The saga of the Mennyms is approaching its climax. Mennyms Alone is the fourth in the series, and a fifth and final volume, Mennyms Alive, is promised for the autumn.
Perhaps the announcement of the closing title is meant to reassure young readers about this fourth episode in the sequence, which might have been brutally but accurately entitled, "Mennyms Dead".
When this popular and much-praised series started, the very idea of a dead Mennym would have seemed a contradiction in terms. The Mennyms are a family of life-size rag dolls. When their maker, Kate Penshaw, died, her spirit passed into them and gave them life. Born old or young as Kate created them, they have lived a secretive mock-human life for almost half a century in her old home.
Immune to the customary human fates of hunger, pain and (so it seemed) death, they have been menaced only by a gradually increasing risk of detection by the outside world. Steadily, from book to book, the threats have worsened. In Mennyms Alone their time is up at last.
In the third book, Mennyms Under Siege, death came to a Mennym for the first time, so proving that they were not after all immortal. In Mennyms Alone that fate extends to all but one of the rest.
This is the death book of the series. In the first half, old Sir Magnus has a premonition that Kate's spirit will be withdrawn on a certain day, and the Mennyms, like practical brave humans, put their affairs in order.
In the second half, their bodies, lifeless dolls again, are cared for by two human families. Only Soobie, the blue Mennym, stays alive, undiscovered in the attic. His condition is eerily akin to what we have recently learned of some people in persistent vegetative state - comatose, immobile, unable to communicate, but conscious and able to see and hear. Not until the last half page is there promise of a reawakening.
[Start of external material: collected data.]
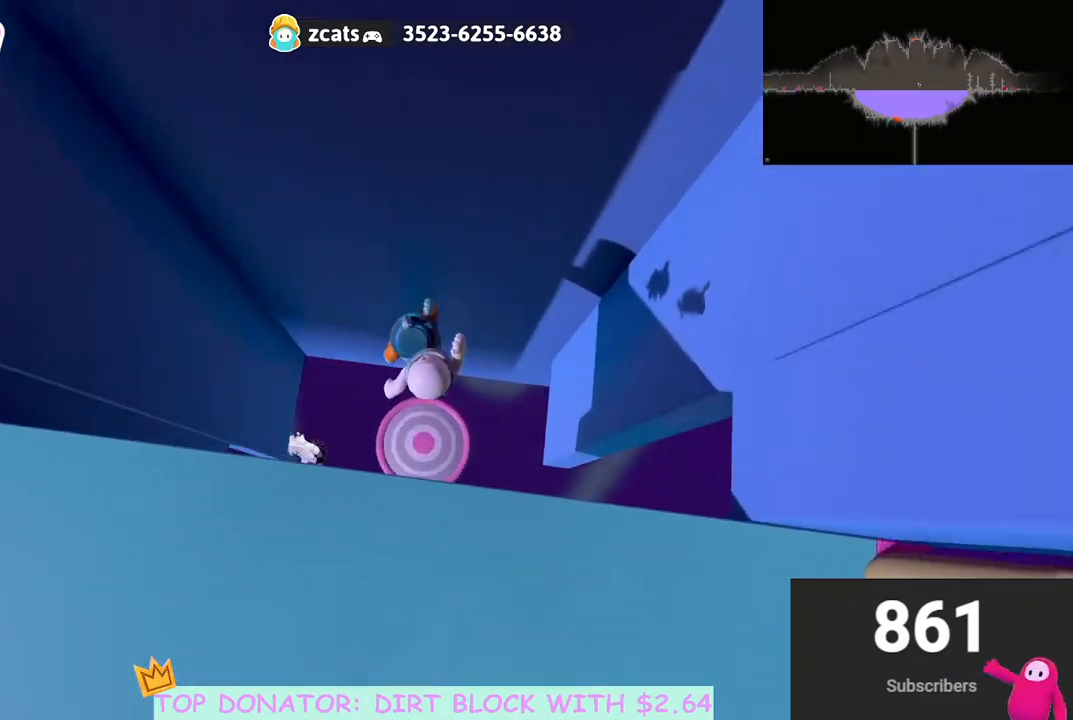
{"buttons": [], "left_stick": "center", "right_stick": "center", "events": [[250, "left_stick", "center"]]}
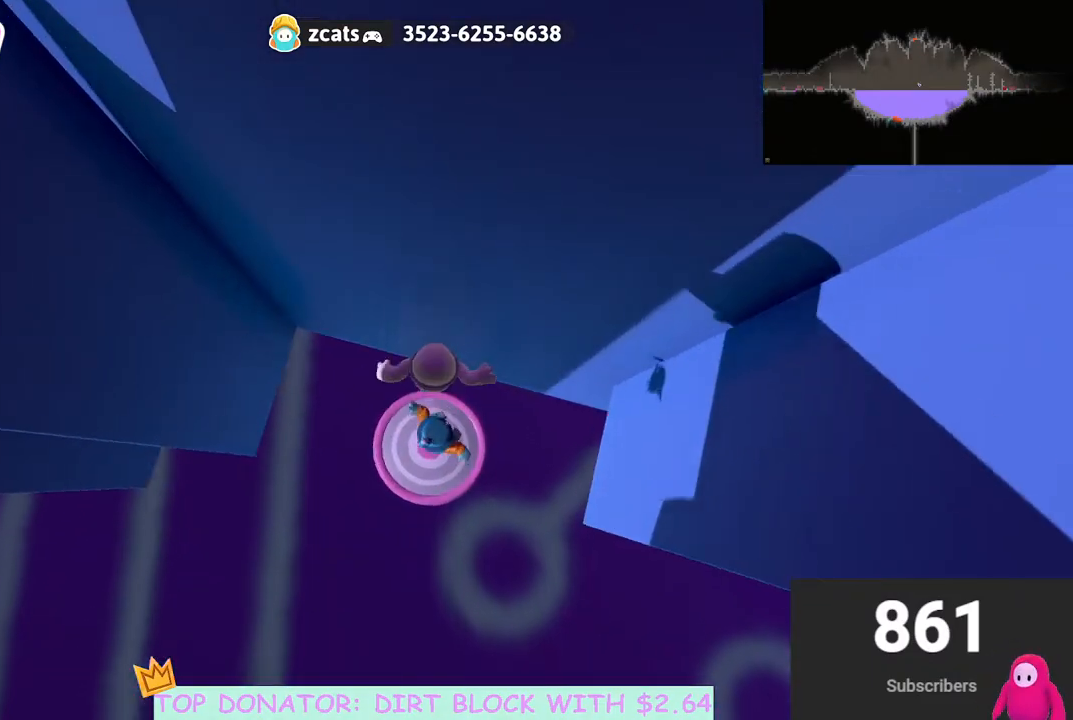
{"buttons": [], "left_stick": "center", "right_stick": "center", "events": [[17, "left_stick", "down"], [200, "left_stick", "up"], [433, "left_stick", "center"]]}
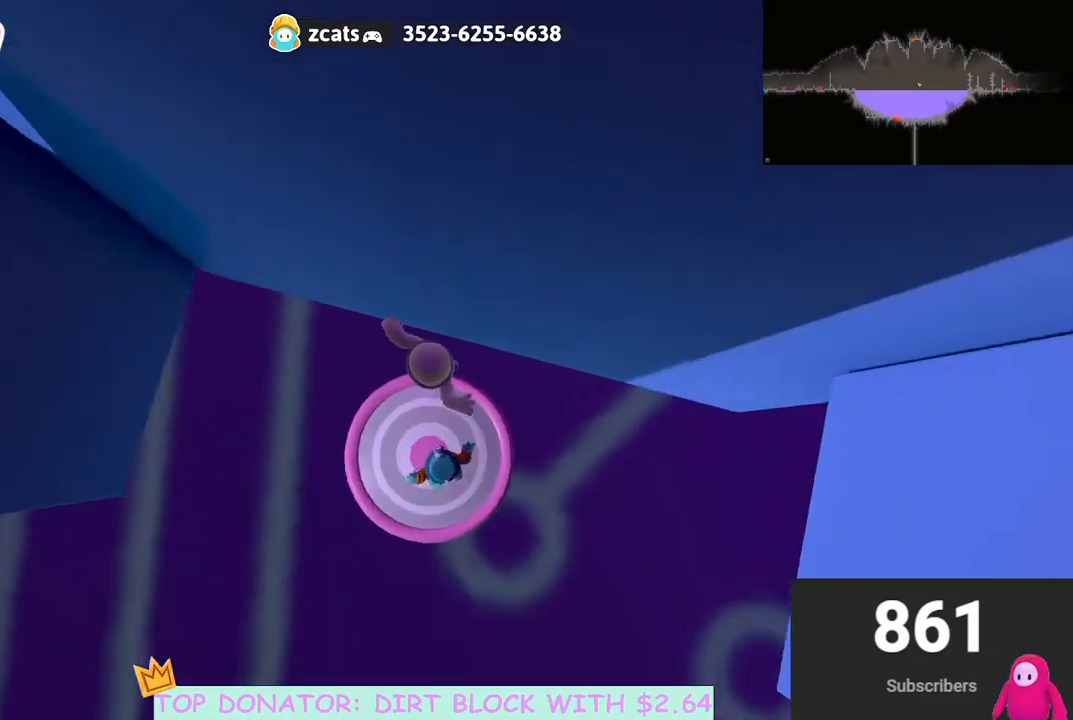
{"buttons": [], "left_stick": "right", "right_stick": "center", "events": [[50, "left_stick", "up-right"], [333, "left_stick", "down"], [483, "left_stick", "right"]]}
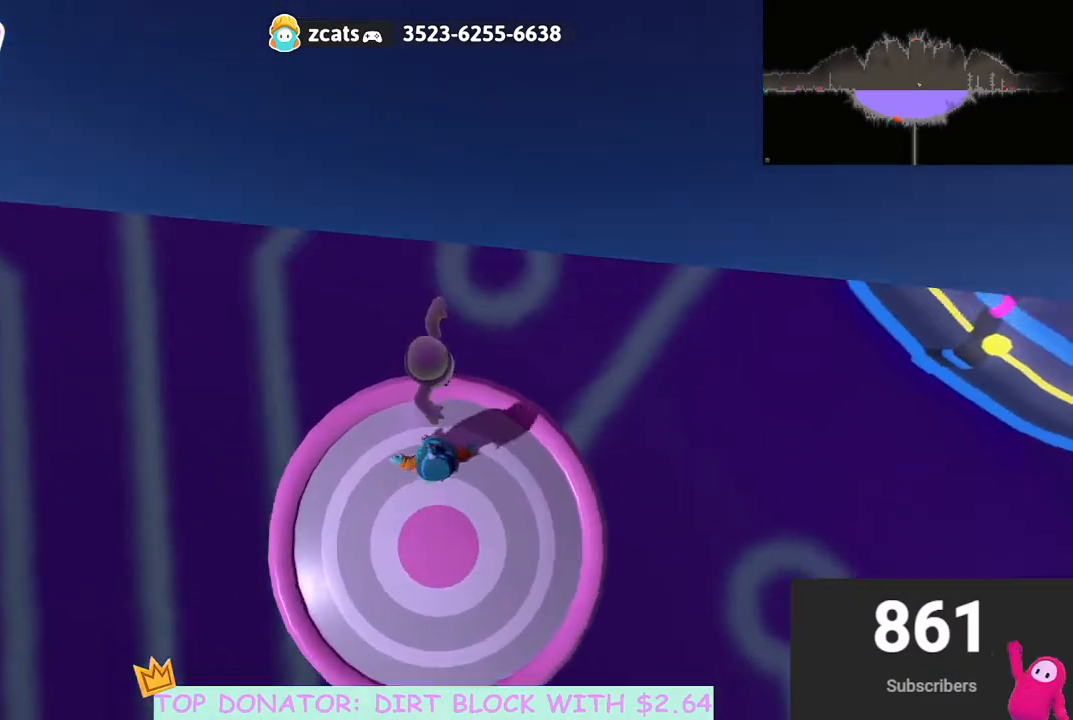
{"buttons": [], "left_stick": "up", "right_stick": "center", "events": [[33, "left_stick", "up"]]}
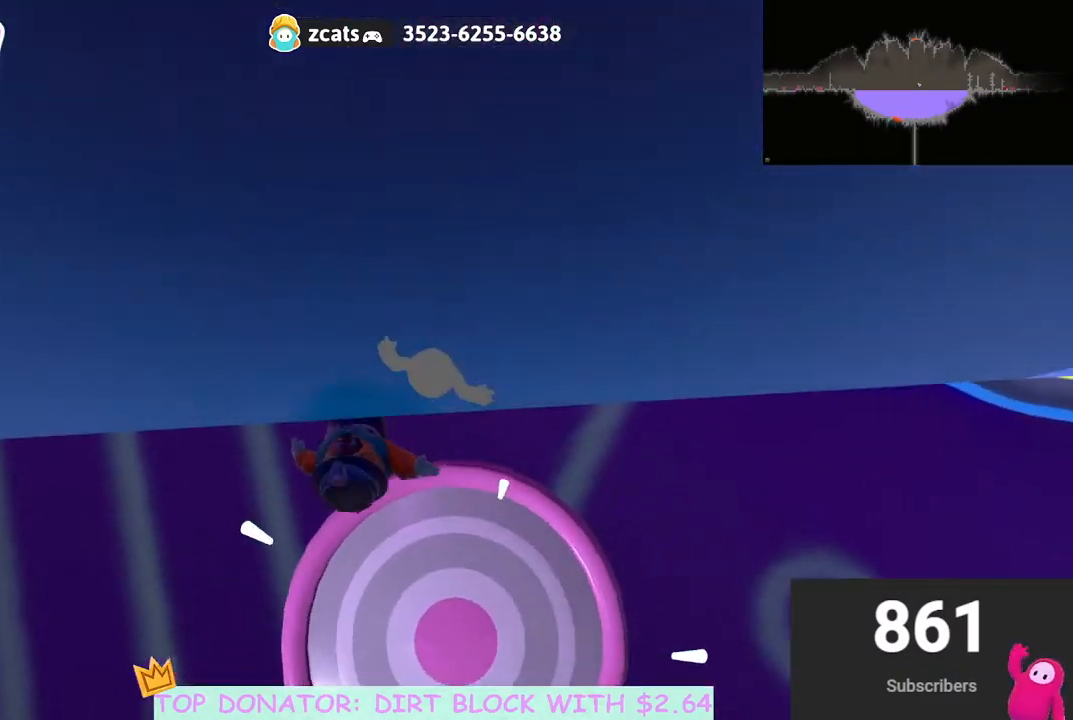
{"buttons": [], "left_stick": "up", "right_stick": "up", "events": [[133, "right_stick", "up"]]}
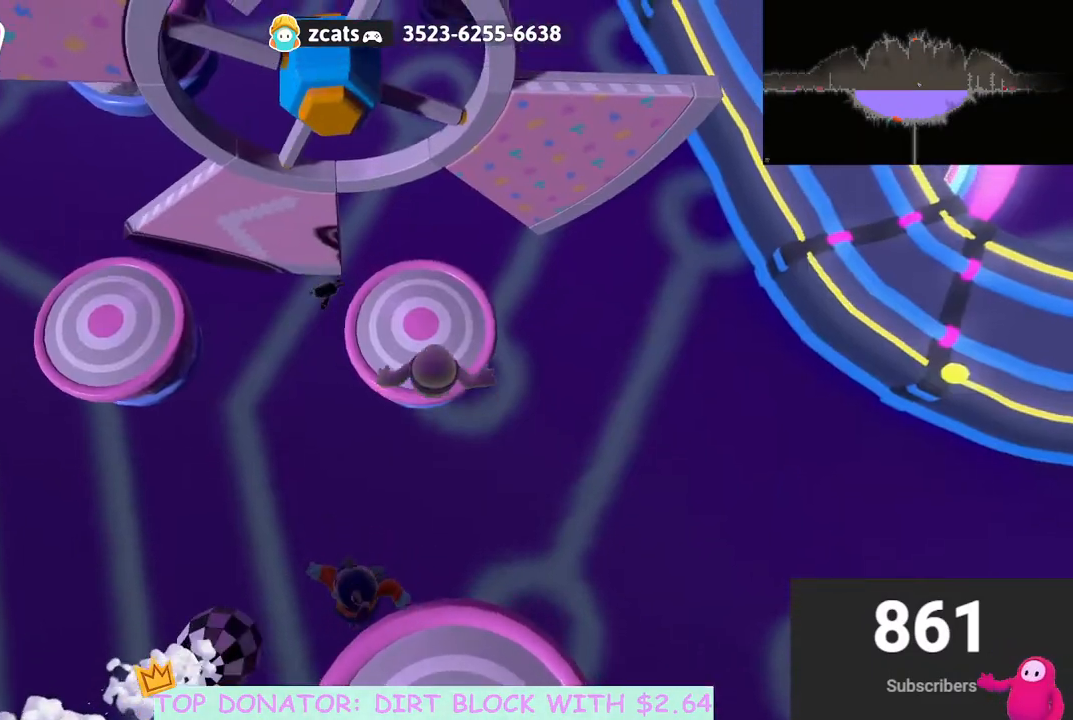
{"buttons": [], "left_stick": "left", "right_stick": "up", "events": [[50, "right_stick", "up-left"], [167, "left_stick", "up-left"], [283, "left_stick", "left"], [383, "right_stick", "up"]]}
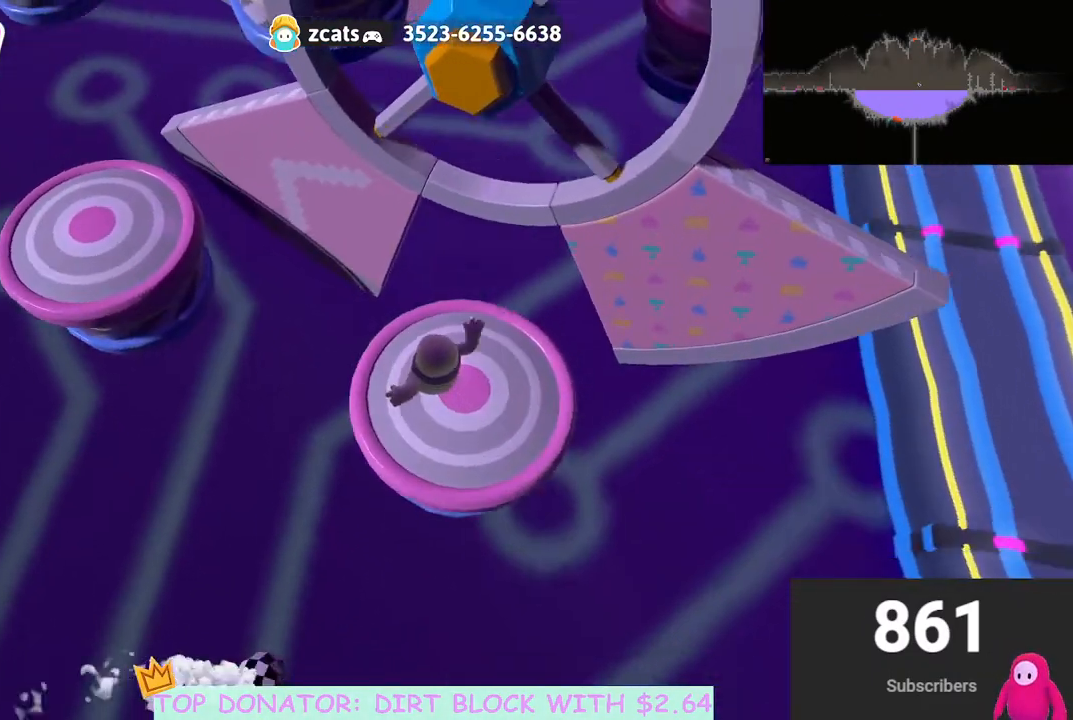
{"buttons": [], "left_stick": "up-left", "right_stick": "down-left", "events": [[117, "right_stick", "center"], [200, "right_stick", "down-left"], [333, "left_stick", "up-left"]]}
It sounds a wilfully morbid book for children. But Sylvia Waugh's readers will expect by now the immaculate narrative tact, the lightness of touch, the redeeming wit and comedy which can mediate the most frightening experiences in the lives of dolls and humans. They will not be disappointed. For children, the Mennyms' death becomes "an awfully big adventure", without being cheapened or falsified. older readers may find that the story touches gently but wisely on some of modern life's most stubborn fears and perplexities.